I wrote the following on April 30th, 2010:


Growth in total factor outputs must equal the growth in payment to inputs.  The equity market cannot forever outgrow the real economy.

This is the “real economy rule,” and was listed first in my document, but i have not gotten to it until now.  It is very important to remember, because men are tempted to forget that financial markets depend on the real economy.  If the global economy grows at a 3% rate, well guess what?  In the long run, payments to the factors — wages, interest, rents, and profits will also grow at a 3% rate.  Maybe some of the factor payments will grow faster, slower, or even shrink, but you can’t get more out of the system than the system produces year by year.

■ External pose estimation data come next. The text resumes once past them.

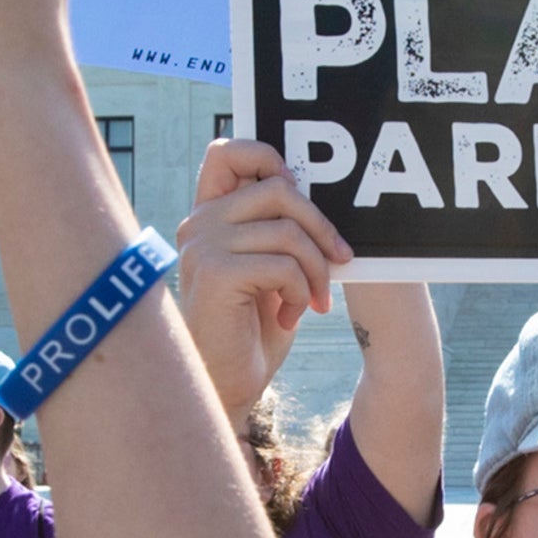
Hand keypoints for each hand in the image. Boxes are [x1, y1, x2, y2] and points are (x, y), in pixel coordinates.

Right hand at [171, 137, 348, 412]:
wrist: (228, 385)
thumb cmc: (252, 330)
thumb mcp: (269, 268)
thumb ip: (278, 230)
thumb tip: (317, 199)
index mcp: (209, 215)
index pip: (227, 151)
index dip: (269, 158)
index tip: (299, 199)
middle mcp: (198, 222)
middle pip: (279, 189)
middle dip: (321, 228)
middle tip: (340, 263)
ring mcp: (202, 246)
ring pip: (288, 230)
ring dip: (316, 270)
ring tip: (314, 302)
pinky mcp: (214, 273)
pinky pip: (282, 264)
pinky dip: (300, 293)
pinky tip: (289, 319)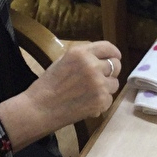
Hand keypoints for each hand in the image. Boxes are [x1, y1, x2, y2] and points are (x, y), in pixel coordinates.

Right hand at [0, 41, 120, 149]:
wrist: (39, 108)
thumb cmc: (48, 85)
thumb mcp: (63, 61)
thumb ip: (83, 57)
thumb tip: (102, 58)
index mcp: (81, 53)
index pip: (108, 48)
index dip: (114, 53)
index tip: (116, 57)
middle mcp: (92, 65)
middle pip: (116, 65)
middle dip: (110, 72)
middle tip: (101, 79)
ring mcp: (99, 83)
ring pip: (114, 84)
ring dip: (106, 88)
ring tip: (89, 93)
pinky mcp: (101, 100)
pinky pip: (109, 99)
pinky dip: (101, 103)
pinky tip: (87, 104)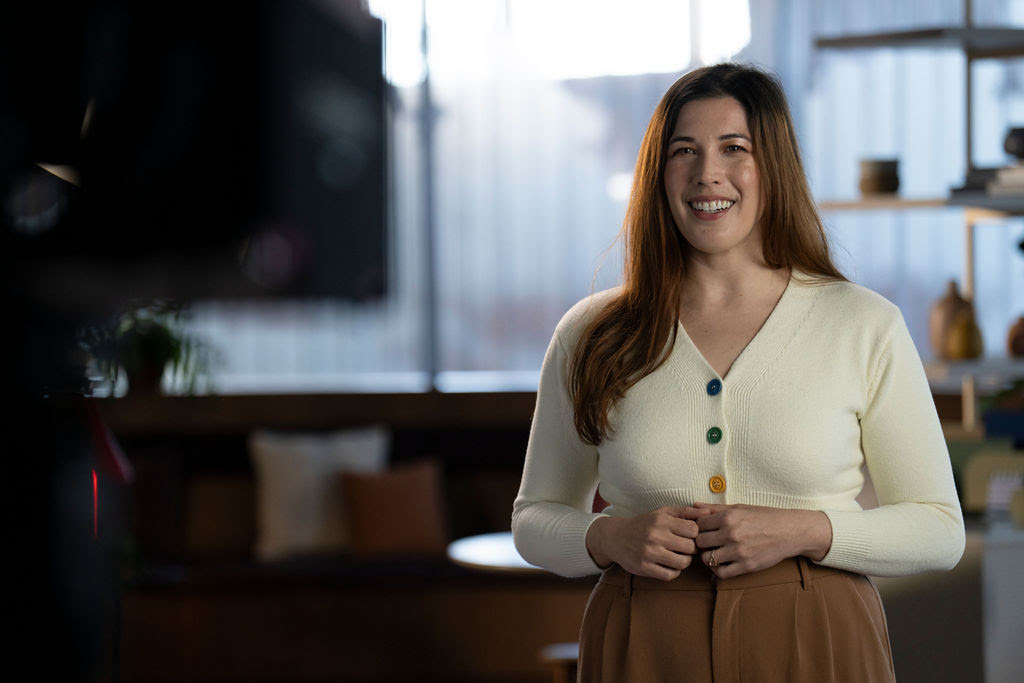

  • The value of equity is the capitalized value of the profit stream.
  • The value of debt is the capitalized value of the interest stream.
  • The value of property, plant and equipment is the capitalized value of the rent stream.
  • The value of a slave/employee is the capitalized value of the wage stream.

Hmm, that last one doesn’t sound right.  We no longer capitalize people, as if one could legally own a person today.  Contracts for labor are short-term, and employees typically can leave at will.

But, there can be bubbles in property, debt and equity markets.  We just happen to be the beneficiaries of a situation where we have simultaneously had bubbles in all three.  Think of late 2006 — high values for residential and commercial real estate, low credit spreads, and high P/Es (relative to future profits).  Market participants expected far more growth than the overindebted economy could deliver.

Important here are the discount rates.  By asset class, relatively low discount rates relative to swap or Treasury yields indicate complacency.  It is one thing if stocks move up because profits are rising rapidly, and another if the discount rate is declining.  Similarly, it is one thing if stocks are rising because GDP is growing rapidly, and thus revenues are rising, and another thing if it is due to profit margins rising, and profit margins are near record levels, as they are today.

Extreme profit margins invite competition.  Extreme profit margins tend not to last.

In many asset classes, investors were fooled.  Home buyers bought thinking the prices could only go up.  They ignored the high ratio of property value relative to what they would currently pay.  Commercial real estate investors bought at lower and lower debt service coverage ratios.  Collateralized debt investors accepted lower and lower interest spreads at higher and higher degrees of leverage.  With equity, investor assumed that growth in asset values in excess of growth in GDP would continue.  The stock market does grow faster than GDP, but the advantage is less than double GDP growth.

Thus after the long rally, with no appreciable growth in the economy, I would be careful about equities, and corporate debt as well.  Some yields are high relative to long run averages, but the risk is higher as well.

The main point is to remember that the real businesses behind the financial markets drive performance in the long haul, even if adjustments to the discount rate do it in the short run.  To be an excellent manager, focus on both factors — likely payments, and rate at which to discount.  But who can be so wise?


Back to the present: this is easily forgotten.  Speculation can overwhelm the rational purpose of markets, which is providing liquidity to longer-term holders of the business.  That gives an advantage to long-term investors to act when it is in their interests to do so.  At present, opportunities are few; look for companies trading below tangible book at a single digit multiple of earnings that you think won’t disappear.